MORE INFORMATION: Bring a lawn chair. Call 946-7579 or visit www.merelyplayers.us.

“‘Art’ has been on my short list a long time,” said Mona Wood-Patterson, co-founder and artistic director of Merely Players. “I like provocative, intelligent plays with humor. I also like small plays that focus on the intricacies of relationships. The play is about friendship more than about art, and the characters are not the college boys they once were. Friendships fray. There are alliances. And, ‘Art’ is a beautiful acting vehicle.”

Fans of Merely Players productions know that Wood-Patterson has developed a company of seasoned actors. She’s lucky to have three men of the right age with quick comic timing to play the friends.

“Geoff (Johnson) and Jeff (Graves) have known each other since Durango High School,” she said, adding that, among many other offerings, they played Jean Valjean and Javert in “Les Misérables.” Lythgoe most recently acted with his buddies in both light and dark Shakespeare: last summer’s “Much Ado About Nothing” and “Macbeth,” which closed the week before COVID-19 invaded Colorado.

The truck that will be transformed into a stage for “Art.” (Courtesy of Merely Players)

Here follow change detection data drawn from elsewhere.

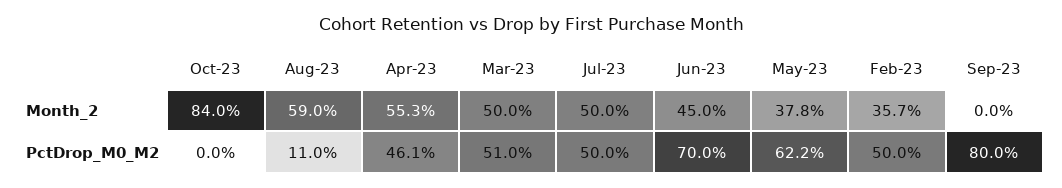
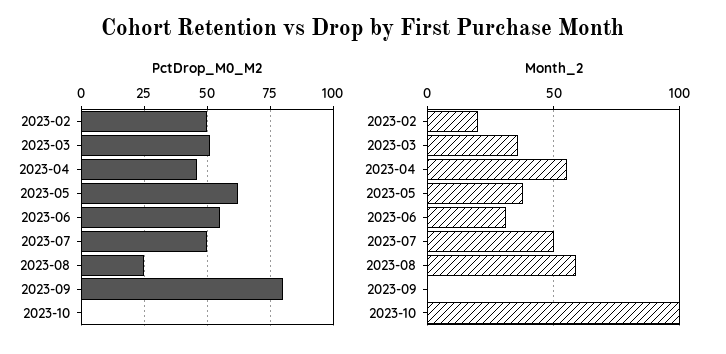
  {
    "Month_2": {
-     "Oct-23": 84,
+     "Oct-23": 100,
      "Aug-23": 59,
      "Apr-23": 55.3,
-     "Mar-23": 50,
+     "Mar-23": 35,
      "Jul-23": 50,
-     "Jun-23": 45,
+     "Jun-23": 30,
      "May-23": 37.8,
-     "Feb-23": 35.7,
+     "Feb-23": 20,
      "Sep-23": 0
    },
    "PctDrop_M0_M2": {
      "Oct-23": 0,
-     "Aug-23": 11,
+     "Aug-23": 25,
      "Apr-23": 46.1,
      "Mar-23": 51,
      "Jul-23": 50,
-     "Jun-23": 70,
+     "Jun-23": 55,
      "May-23": 62.2,
      "Feb-23": 50,
      "Sep-23": 80
    }
  }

Reza’s comedy runs about 90 minutes, Wood-Patterson said, “and there will be no intermission.”

What’s most unusual about the production is the setting – another one of Wood-Patterson’s found spaces.

What to expect

When Merely Players presents “Theatre in the Parking Lot,” here’s what to do and expect:

Bring your own chair.

Sit with social distancing in mind..

No reservations required.

Pay what you wish.

Contribute online if you wish.

No dogs.

No concession stands.

No restrooms.

Plan accordingly.

“We approached TBK to see if we could perform outside, possibly in the parking lot,” she said. “They were very gracious and made a new found space possible for us. Among the many challenges would be performing on ground level. People could bring their own chairs, so we didn’t need to build risers. We would still have to strike everything after every performance. That’s a big deal, and there are seven performances.”

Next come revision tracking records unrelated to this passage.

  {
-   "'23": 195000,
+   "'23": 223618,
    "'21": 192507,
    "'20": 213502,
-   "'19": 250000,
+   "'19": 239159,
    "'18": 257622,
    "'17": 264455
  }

Then, a fresh idea fell into place.

“Mike Largent, from Theatre in the Wild, contacted us,” Wood-Patterson said. “He has a truck he uses for traveling performances. He said his truck could be available in early June. It’s wonderful. It’s like the old pageant wagons that travel around and come to a town to perform with players, props and some scenery.”

Still, the problem of turning a 12-by-12-foot playing space in the back of an open truck into an urban apartment remained. Technical Director Charles Ford figured out a creative solution, which has to be seen to believed.

“As a company, we’ve been so hungry to perform live theater again,” Wood-Patterson said. “We’ve all been vaccinated. At first, we rehearsed on Zoom, then we got together in person, and now, we’ll open June 4.”

Judith Reynolds is an arts journalist and member of the American Theatre Critics Association.